_Work task_
Output exactly, please, the lines of the records below from the one containing "také pronajmout. Spočítejte" through the final line.

_Dataset_
☆ ☆ ☆ ☆ ☆ ☆ ☆
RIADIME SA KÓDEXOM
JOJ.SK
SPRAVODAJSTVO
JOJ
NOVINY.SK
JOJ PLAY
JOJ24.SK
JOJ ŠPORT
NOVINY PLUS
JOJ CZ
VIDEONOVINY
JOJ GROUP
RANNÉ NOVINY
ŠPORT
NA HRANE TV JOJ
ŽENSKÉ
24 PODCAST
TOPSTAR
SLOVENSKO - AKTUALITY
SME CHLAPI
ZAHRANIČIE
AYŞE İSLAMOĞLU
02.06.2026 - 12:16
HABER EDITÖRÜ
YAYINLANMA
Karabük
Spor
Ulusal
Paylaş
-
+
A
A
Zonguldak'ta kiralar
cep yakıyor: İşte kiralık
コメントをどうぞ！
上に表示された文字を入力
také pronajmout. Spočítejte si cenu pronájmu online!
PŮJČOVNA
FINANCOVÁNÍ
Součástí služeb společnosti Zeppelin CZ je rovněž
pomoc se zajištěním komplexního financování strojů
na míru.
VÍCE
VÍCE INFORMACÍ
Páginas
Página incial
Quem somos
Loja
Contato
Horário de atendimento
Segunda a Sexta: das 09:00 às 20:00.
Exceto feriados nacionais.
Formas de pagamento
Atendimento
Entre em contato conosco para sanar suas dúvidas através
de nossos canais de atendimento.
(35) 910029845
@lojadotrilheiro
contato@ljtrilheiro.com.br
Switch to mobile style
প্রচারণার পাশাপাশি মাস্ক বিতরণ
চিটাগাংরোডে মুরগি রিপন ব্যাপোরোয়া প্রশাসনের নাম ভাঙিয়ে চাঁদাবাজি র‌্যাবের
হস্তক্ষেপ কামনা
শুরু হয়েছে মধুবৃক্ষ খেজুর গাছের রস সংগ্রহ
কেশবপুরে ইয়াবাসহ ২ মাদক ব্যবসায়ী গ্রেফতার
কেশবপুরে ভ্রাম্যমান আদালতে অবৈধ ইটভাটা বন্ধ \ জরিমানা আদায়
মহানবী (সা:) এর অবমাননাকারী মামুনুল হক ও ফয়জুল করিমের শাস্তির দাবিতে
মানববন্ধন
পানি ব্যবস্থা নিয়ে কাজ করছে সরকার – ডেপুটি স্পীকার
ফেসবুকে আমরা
☆ ☆ ☆ ☆ ☆ ☆ ☆
_Solution to this exercise_
také pronajmout. Spočítejte si cenu pronájmu online!
PŮJČOVNA
FINANCOVÁNÍ
Součástí služeb společnosti Zeppelin CZ je rovněž
pomoc se zajištěním komplexního financování strojů
na míru.
VÍCE
VÍCE INFORMACÍ
Páginas
Página incial
Quem somos
Loja
Contato
Horário de atendimento
Segunda a Sexta: das 09:00 às 20:00.
Exceto feriados nacionais.
Formas de pagamento
Atendimento
Entre em contato conosco para sanar suas dúvidas através
de nossos canais de atendimento.
(35) 910029845
@lojadotrilheiro
contato@ljtrilheiro.com.br
Switch to mobile style
প্রচারণার পাশাপাশি মাস্ক বিতরণ
চিটাগাংরোডে মুরগি রিপন ব্যাপোরোয়া প্রশাসনের নাম ভাঙিয়ে চাঁদাবাজি র‌্যাবের
হস্তক্ষেপ কামনা
শুরু হয়েছে মধুবৃক্ষ খেজুর গাছের রস সংগ্রহ
কেশবপুরে ইয়াবাসহ ২ মাদক ব্যবসায়ী গ্রেফতার
কেশবপুরে ভ্রাম্যমান আদালতে অবৈধ ইটভাটা বন্ধ \ জরিমানা আদায়
মহানবী (সা:) এর অবমাননাকারী মামুনুল হক ও ফয়জুল করিমের শাস্তির দাবিতে
মানববন্ধন
পানি ব্যবস্থা নিয়ে কাজ করছে সরকার – ডেপুটি স্পীকার
ফেসবুকে আমরা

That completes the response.